◆ PROBLEM DESCRIPTION:
All lines holding the string "times" should be copied from the data below.

---

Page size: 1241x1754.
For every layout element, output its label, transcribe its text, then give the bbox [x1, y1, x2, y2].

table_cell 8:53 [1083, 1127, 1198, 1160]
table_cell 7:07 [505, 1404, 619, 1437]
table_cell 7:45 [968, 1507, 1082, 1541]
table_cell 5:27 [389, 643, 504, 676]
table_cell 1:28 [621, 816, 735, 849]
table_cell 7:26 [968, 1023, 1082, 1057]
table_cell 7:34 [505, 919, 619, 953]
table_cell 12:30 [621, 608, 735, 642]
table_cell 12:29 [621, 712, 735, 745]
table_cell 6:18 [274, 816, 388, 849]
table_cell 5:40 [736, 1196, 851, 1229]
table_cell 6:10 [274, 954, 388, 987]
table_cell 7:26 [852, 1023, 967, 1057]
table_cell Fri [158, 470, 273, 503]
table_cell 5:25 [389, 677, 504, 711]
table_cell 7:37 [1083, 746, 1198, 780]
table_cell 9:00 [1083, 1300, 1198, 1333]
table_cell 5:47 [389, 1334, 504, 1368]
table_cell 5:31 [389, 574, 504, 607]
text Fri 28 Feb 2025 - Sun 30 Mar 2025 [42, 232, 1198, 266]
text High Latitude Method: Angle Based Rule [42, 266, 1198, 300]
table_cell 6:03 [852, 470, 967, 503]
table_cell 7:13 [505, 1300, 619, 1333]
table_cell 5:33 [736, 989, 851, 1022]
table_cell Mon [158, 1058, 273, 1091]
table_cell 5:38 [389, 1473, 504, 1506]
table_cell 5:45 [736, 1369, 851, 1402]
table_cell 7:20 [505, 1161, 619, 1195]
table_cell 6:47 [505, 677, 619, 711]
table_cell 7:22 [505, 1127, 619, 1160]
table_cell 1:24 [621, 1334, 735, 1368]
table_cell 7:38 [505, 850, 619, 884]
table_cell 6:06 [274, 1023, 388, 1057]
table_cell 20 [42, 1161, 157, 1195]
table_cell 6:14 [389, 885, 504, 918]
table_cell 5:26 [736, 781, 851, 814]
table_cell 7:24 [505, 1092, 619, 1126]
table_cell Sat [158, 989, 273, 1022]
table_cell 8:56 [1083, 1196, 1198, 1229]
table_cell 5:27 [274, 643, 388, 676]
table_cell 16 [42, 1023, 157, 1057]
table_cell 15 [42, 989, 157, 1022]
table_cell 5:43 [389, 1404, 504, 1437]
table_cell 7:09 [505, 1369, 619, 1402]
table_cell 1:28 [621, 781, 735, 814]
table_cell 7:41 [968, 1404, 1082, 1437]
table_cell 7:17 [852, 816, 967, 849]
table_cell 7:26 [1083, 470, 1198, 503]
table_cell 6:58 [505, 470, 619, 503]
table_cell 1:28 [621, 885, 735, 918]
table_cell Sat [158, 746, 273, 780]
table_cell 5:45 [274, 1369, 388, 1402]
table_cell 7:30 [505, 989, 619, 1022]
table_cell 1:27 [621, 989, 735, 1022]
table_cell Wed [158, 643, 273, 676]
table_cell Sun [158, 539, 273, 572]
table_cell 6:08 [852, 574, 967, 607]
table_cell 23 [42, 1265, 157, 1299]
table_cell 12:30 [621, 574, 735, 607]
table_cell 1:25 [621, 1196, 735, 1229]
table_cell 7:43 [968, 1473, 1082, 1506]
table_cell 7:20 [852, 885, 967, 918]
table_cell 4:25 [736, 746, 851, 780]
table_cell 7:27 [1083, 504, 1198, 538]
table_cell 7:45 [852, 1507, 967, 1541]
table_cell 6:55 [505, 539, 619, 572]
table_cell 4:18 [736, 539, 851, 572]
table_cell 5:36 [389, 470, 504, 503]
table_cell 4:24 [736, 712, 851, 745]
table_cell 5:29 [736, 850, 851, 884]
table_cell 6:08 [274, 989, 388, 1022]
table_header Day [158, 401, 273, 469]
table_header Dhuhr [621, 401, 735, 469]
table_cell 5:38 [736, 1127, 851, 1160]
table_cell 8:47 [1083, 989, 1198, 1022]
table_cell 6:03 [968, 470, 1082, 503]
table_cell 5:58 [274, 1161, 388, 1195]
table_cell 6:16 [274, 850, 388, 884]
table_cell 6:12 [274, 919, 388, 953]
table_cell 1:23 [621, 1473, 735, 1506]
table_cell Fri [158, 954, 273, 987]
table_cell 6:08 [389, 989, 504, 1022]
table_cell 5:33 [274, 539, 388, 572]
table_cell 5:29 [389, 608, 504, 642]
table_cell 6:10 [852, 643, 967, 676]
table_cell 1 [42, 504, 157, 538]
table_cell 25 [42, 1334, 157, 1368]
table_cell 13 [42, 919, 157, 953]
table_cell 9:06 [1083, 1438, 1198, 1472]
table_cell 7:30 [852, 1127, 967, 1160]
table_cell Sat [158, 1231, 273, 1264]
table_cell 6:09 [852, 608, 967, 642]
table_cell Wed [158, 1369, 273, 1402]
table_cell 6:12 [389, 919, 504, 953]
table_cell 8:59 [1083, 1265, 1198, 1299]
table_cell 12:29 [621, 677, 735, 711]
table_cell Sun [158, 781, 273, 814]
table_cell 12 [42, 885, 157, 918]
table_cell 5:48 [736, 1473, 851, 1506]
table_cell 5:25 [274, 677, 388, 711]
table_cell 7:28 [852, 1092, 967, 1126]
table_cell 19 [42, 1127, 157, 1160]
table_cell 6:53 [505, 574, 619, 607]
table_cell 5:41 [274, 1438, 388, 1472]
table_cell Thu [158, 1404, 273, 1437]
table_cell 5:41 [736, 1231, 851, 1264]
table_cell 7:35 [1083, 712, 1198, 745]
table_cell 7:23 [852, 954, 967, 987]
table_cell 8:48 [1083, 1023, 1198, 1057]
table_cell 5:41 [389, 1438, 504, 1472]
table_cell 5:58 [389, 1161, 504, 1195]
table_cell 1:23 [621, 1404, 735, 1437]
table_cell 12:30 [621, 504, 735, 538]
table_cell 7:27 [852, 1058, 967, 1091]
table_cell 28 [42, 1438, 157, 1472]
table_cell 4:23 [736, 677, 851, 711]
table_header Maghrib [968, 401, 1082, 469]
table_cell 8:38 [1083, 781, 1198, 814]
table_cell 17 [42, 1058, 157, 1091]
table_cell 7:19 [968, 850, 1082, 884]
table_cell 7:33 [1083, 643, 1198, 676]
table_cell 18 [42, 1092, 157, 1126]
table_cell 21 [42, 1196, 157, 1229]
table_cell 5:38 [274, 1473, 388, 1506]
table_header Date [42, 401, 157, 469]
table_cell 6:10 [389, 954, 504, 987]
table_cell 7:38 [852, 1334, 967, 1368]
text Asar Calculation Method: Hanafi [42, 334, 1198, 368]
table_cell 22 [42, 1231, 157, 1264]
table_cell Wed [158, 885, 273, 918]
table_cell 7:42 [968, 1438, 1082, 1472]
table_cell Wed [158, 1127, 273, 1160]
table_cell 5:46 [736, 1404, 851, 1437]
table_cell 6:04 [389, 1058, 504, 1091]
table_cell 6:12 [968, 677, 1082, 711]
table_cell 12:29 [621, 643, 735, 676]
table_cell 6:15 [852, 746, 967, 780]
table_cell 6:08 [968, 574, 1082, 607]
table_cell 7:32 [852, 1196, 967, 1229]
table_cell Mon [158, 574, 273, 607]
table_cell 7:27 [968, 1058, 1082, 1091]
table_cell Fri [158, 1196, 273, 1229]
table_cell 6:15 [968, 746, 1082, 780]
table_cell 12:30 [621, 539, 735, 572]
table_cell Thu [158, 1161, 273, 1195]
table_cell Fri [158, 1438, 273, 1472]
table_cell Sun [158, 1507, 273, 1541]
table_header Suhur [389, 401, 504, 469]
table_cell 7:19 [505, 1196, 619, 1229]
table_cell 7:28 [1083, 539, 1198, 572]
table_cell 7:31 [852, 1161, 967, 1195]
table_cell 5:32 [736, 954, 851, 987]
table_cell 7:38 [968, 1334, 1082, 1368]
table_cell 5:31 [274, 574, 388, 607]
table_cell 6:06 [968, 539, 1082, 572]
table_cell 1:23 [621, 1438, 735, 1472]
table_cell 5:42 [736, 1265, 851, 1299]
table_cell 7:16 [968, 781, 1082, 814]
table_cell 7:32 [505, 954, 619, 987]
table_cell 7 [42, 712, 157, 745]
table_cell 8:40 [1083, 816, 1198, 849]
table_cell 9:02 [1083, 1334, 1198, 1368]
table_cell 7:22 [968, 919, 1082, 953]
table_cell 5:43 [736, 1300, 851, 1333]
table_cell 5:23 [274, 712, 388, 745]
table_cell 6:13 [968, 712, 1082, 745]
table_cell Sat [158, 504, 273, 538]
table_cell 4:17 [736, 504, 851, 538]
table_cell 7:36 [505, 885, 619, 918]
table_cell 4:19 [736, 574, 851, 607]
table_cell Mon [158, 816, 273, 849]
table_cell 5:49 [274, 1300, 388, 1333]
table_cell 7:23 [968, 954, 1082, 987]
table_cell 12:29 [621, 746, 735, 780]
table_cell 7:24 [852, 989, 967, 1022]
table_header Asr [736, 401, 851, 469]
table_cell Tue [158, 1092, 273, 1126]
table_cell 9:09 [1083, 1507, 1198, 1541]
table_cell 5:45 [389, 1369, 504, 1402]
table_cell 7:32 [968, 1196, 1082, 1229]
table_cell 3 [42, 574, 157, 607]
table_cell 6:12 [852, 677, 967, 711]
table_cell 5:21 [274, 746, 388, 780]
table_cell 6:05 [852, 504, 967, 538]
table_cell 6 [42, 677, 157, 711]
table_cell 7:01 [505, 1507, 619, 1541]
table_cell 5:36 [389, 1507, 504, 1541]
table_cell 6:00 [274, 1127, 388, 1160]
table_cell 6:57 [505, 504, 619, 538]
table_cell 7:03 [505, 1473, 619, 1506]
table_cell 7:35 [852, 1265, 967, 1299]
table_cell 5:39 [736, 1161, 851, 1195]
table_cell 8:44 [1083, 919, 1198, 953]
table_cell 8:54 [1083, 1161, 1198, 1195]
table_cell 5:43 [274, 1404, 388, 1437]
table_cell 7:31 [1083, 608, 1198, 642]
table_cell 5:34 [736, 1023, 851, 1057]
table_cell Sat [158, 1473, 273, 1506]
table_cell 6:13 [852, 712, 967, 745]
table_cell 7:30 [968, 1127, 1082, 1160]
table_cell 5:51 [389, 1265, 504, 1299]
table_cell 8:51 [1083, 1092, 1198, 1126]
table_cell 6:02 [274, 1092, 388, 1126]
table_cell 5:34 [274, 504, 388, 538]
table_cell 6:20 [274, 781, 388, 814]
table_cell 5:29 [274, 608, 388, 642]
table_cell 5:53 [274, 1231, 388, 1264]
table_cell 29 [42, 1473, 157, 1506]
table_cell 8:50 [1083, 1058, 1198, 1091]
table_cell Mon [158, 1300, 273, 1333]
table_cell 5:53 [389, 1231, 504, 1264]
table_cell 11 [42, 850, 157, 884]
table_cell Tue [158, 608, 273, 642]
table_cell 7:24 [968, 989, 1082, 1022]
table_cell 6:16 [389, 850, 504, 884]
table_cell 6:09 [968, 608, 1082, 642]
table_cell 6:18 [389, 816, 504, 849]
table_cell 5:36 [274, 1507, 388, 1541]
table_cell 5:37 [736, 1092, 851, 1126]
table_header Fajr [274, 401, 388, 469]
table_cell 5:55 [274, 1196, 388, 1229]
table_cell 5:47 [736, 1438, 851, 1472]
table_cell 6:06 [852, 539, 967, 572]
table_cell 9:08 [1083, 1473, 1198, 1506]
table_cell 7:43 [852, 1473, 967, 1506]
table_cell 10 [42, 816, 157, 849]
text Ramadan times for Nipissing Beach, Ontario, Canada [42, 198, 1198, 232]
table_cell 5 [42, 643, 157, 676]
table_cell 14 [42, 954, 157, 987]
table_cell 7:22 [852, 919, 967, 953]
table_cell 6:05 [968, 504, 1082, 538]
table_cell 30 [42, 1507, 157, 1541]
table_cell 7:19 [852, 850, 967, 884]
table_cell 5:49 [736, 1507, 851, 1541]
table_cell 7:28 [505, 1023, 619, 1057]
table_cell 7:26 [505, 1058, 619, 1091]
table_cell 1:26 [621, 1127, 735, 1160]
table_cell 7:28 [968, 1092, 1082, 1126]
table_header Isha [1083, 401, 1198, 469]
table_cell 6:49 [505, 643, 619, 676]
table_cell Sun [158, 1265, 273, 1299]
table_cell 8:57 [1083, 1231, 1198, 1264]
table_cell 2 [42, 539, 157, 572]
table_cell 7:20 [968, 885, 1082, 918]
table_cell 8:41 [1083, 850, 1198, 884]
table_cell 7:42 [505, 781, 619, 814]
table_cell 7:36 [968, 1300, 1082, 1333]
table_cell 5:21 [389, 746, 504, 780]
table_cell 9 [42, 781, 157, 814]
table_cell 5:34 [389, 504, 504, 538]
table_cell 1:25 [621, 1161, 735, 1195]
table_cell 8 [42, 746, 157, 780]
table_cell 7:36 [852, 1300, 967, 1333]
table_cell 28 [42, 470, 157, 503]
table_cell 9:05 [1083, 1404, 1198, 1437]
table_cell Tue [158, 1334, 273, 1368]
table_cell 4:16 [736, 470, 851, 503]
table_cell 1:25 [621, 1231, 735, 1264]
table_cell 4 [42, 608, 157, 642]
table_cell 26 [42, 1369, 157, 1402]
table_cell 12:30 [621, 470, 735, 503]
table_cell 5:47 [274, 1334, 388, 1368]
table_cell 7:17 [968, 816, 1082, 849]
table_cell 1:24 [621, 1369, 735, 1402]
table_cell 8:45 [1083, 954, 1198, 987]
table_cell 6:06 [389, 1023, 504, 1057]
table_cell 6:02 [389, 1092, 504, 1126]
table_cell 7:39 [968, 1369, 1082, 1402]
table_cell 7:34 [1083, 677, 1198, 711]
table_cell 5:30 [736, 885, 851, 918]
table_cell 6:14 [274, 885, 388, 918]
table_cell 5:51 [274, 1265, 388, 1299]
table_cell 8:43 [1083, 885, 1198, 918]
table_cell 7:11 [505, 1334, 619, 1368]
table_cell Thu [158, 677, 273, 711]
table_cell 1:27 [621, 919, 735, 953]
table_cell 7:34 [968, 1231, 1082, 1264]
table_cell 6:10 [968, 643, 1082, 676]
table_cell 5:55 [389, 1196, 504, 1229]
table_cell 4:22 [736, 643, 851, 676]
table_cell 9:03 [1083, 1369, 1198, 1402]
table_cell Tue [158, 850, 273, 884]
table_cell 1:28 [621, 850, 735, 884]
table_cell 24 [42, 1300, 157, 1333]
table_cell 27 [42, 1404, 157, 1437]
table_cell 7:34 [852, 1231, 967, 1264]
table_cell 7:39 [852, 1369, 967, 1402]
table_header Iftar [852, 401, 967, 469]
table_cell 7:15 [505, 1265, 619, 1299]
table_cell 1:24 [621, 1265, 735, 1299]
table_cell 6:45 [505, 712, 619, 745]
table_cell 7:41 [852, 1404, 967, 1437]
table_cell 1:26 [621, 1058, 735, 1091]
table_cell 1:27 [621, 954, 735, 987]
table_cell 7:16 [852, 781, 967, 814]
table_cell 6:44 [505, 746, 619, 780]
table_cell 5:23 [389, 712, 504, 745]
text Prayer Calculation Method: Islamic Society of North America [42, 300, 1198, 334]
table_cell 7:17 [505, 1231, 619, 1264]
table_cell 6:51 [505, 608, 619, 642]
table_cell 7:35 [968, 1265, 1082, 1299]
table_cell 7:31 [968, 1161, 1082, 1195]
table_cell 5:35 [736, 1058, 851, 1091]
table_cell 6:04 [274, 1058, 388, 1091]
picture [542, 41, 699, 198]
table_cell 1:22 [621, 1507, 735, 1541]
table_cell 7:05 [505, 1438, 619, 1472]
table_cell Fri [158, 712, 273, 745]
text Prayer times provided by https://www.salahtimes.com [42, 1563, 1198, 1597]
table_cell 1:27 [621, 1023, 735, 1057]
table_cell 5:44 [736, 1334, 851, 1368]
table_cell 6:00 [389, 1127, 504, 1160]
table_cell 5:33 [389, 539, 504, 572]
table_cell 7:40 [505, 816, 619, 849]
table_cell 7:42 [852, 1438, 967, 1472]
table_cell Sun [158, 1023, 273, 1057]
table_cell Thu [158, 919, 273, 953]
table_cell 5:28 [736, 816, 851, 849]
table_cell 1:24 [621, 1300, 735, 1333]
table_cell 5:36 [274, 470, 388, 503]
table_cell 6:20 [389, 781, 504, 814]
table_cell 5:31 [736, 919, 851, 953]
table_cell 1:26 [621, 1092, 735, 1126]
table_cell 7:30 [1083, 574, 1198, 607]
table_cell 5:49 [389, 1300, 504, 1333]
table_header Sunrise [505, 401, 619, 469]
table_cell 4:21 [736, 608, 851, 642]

---

◆ EXERCISE SOLUTION:
text Ramadan times for Nipissing Beach, Ontario, Canada [42, 198, 1198, 232]
text Prayer times provided by https://www.salahtimes.com [42, 1563, 1198, 1597]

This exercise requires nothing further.